[Extract provided]
When the insulator bodies 22 and 24 are moved from their FIG. 3 position toward their FIG. 5 position, by bending the hinge means 26 and intermediate portion 10c of the carrier strip 10 so that the adjacent end surfaces 60 are back-to-back, the insulator bodies are then moved relative to each other by twisting about the hinge means 26 and intermediate portion of the carrier strip 10c toward and from the plane of the drawings, as viewed in FIG. 5, to position the catch member 72 over the free end of the latch member 75. When this occurs, the insulator bodies 22 and 24 are twisted in the reverse direction to cause the catch member 72 to be pushed down onto and over the portion 78 of the projection 75 on the insulator body 22. As the catch member 72 engages the headed portion 78 of the projection 75, the catch member 72 will stretch to increase the diameter of the aperture 74 and the headed portion 78 will tend to contract to decrease its outermost external diameter until the catch member 72 clears the headed portion 78 whereupon the catch member 72 will return toward its normal free state position and the headed member will return towards its normal free state position to lock the catch member 72 beneath the headed portion 78 of the projection 75.
[/Extract provided]
[Given information]
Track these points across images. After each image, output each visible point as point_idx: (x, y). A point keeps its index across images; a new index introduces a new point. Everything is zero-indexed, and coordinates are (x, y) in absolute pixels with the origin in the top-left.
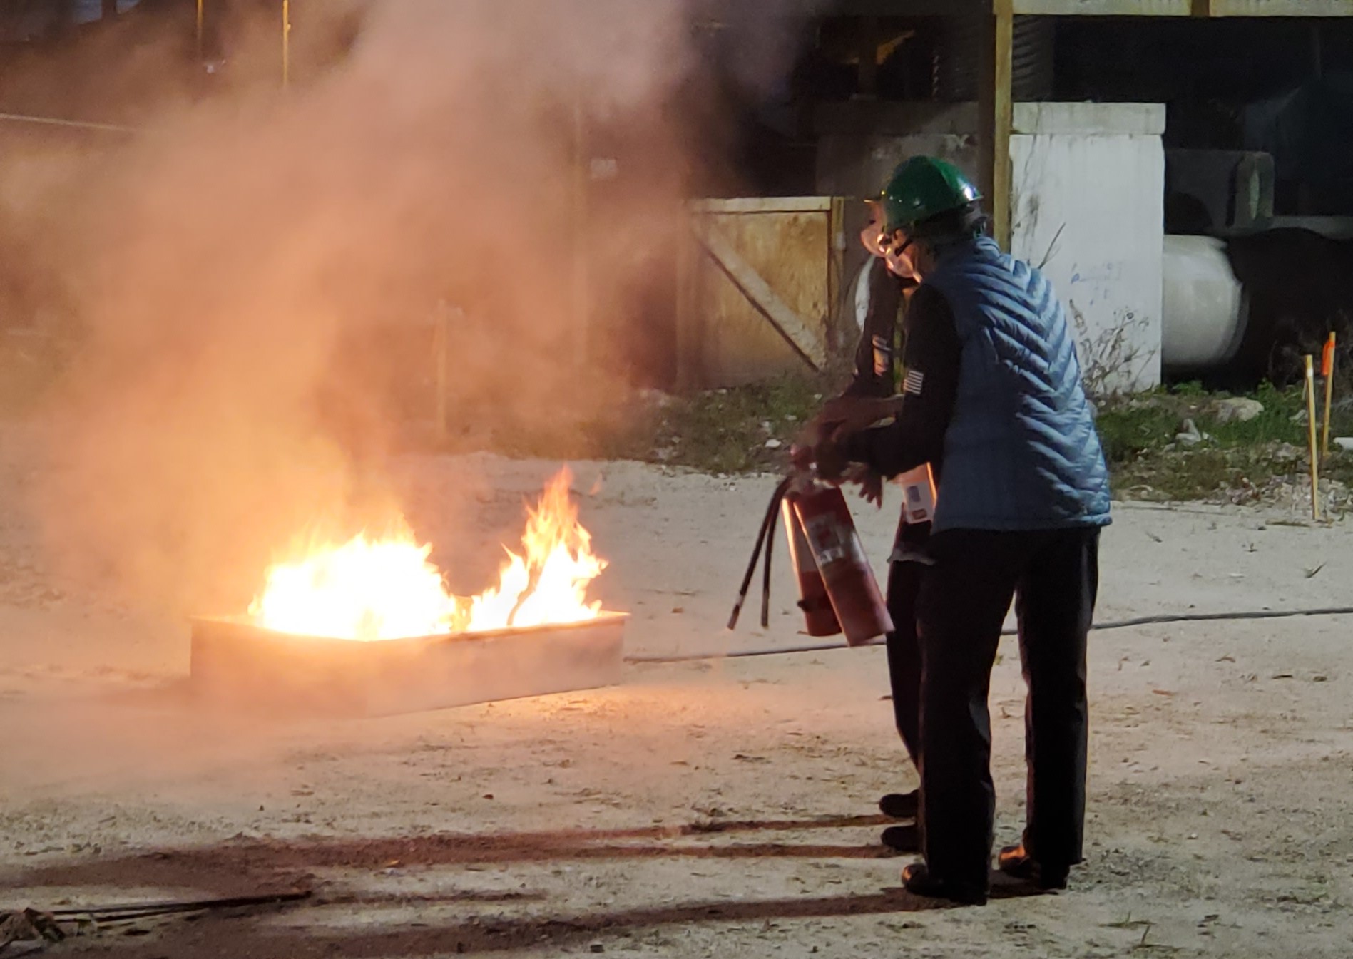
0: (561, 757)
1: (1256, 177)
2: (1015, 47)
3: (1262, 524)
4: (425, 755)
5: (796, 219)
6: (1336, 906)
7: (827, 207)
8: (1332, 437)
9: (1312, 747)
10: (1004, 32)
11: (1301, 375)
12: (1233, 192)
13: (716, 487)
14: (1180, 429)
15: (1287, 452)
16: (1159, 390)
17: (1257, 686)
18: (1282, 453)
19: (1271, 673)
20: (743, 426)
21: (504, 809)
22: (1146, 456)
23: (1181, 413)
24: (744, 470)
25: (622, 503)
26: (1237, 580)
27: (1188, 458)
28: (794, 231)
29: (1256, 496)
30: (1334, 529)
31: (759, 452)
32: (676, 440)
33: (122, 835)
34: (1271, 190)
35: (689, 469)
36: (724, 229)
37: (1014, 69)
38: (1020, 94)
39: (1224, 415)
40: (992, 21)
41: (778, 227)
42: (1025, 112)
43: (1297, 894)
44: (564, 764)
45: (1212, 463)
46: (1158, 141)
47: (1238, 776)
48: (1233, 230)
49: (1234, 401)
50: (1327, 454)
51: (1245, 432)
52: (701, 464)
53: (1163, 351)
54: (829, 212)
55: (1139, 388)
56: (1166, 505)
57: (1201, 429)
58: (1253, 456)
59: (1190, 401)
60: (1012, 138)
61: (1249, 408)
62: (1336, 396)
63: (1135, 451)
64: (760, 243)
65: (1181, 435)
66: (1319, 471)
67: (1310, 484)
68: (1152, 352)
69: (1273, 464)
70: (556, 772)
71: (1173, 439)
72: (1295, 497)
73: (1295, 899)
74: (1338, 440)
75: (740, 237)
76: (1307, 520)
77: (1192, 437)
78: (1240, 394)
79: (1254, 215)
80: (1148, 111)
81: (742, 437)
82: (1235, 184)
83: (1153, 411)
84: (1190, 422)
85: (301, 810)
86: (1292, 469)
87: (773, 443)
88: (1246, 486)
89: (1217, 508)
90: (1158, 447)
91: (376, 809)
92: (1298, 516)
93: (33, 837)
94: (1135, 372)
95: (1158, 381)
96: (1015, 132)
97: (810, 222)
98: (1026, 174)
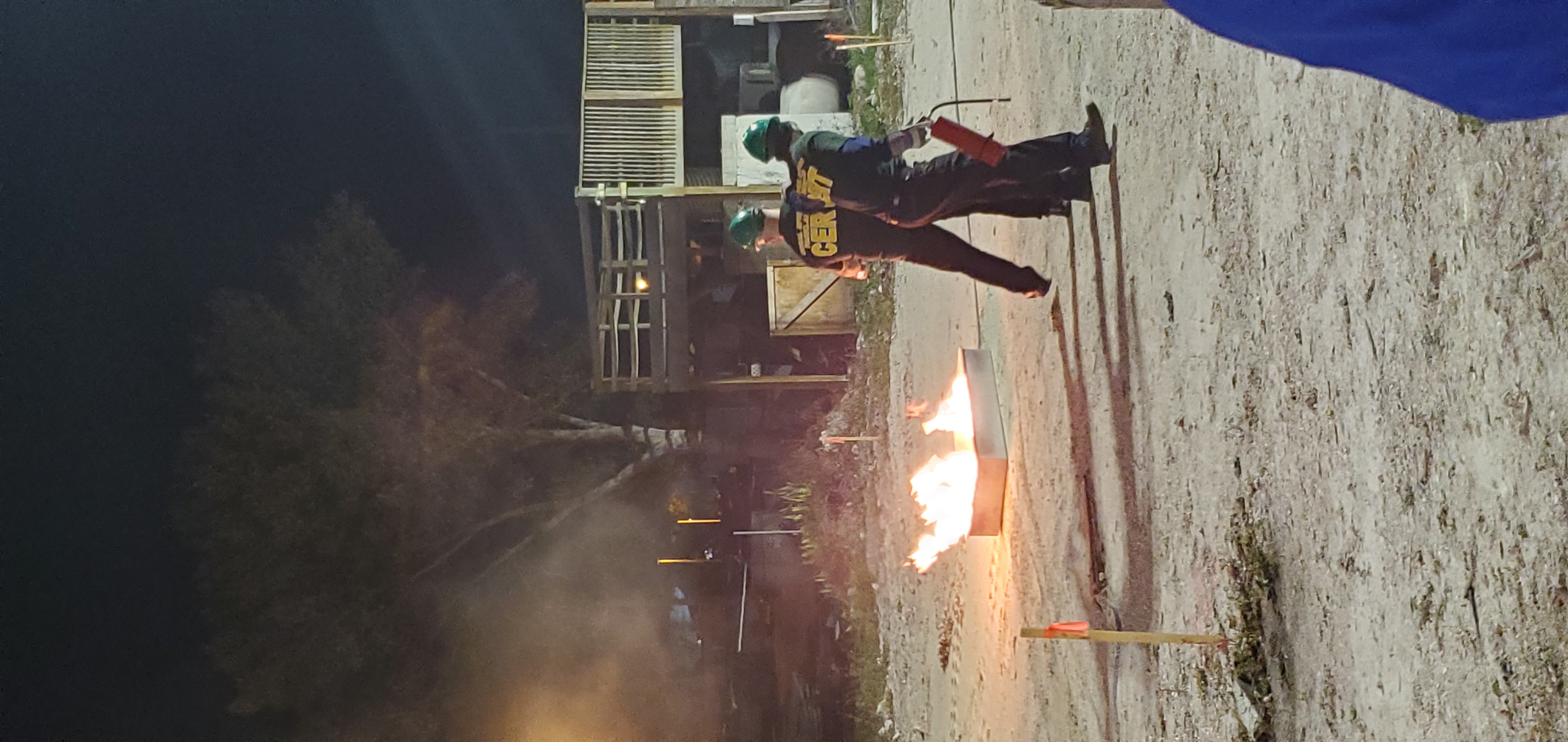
0: (1023, 373)
1: (751, 72)
2: (698, 185)
3: (913, 66)
4: (1023, 431)
5: (778, 282)
6: (1082, 34)
7: (772, 268)
8: (872, 35)
9: (1013, 44)
10: (692, 190)
11: (845, 51)
12: (758, 82)
13: (901, 313)
14: (869, 103)
15: (880, 55)
16: (852, 114)
17: (986, 69)
18: (880, 57)
19: (980, 62)
20: (873, 304)
21: (1046, 396)
22: (883, 119)
23: (862, 103)
24: (892, 301)
25: (909, 355)
26: (939, 78)
27: (883, 99)
28: (783, 283)
29: (901, 69)
30: (915, 33)
31: (884, 294)
32: (879, 333)
33: (1061, 558)
34: (757, 64)
35: (893, 326)
36: (784, 314)
37: (708, 185)
38: (719, 183)
39: (863, 83)
40: (687, 196)
41: (782, 290)
42: (727, 179)
43: (1077, 51)
44: (1026, 372)
45: (885, 89)
46: (739, 118)
47: (1026, 77)
48: (777, 81)
49: (856, 79)
50: (881, 36)
51: (870, 74)
52: (891, 320)
53: (834, 112)
54: (775, 267)
55: (851, 123)
56: (905, 110)
57: (869, 95)
58: (881, 71)
59: (856, 99)
60: (739, 185)
61: (859, 72)
62: (852, 33)
63: (880, 124)
64: (789, 298)
65: (873, 103)
66: (888, 40)
67: (894, 45)
68: (835, 118)
69: (885, 61)
70: (1030, 375)
71: (875, 107)
72: (901, 51)
73: (1079, 52)
74: (874, 31)
75: (787, 307)
76: (911, 45)
77: (873, 98)
78: (852, 76)
79: (769, 72)
80: (726, 124)
81: (877, 303)
82: (755, 81)
83: (862, 116)
84: (866, 99)
85: (1049, 483)
86: (887, 52)
87: (880, 289)
88: (896, 74)
89: (906, 86)
90: (878, 114)
91: (1048, 450)
92: (909, 50)
93: (1064, 597)
94: (843, 125)
95: (847, 114)
96: (736, 184)
97: (779, 275)
98: (755, 178)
[/Given information]
Rewrite the paragraph of the extract above that begins "When the insulator bodies 22 and 24" as a concise bulleted list that keeps its main facts.

■ **Response area**
- Insulator bodies 22 and 24 move from their FIG. 3 position toward their FIG. 5 position when hinge means 26 and intermediate portion 10c of carrier strip 10 bend, which brings adjacent end surfaces 60 back-to-back.
- The bodies are then twisted relative to each other about the hinge means and the intermediate portion, toward and from the plane of the drawings as viewed in FIG. 5. This places catch member 72 over the free end of latch member 75.
- Twisting in the reverse direction pushes catch member 72 down onto and over portion 78 of projection 75 on insulator body 22.
- During engagement, catch member 72 stretches and enlarges aperture 74. Headed portion 78 contracts, reducing its outermost external diameter.
- Once catch member 72 clears headed portion 78, both return toward their normal free state positions, locking catch member 72 beneath headed portion 78.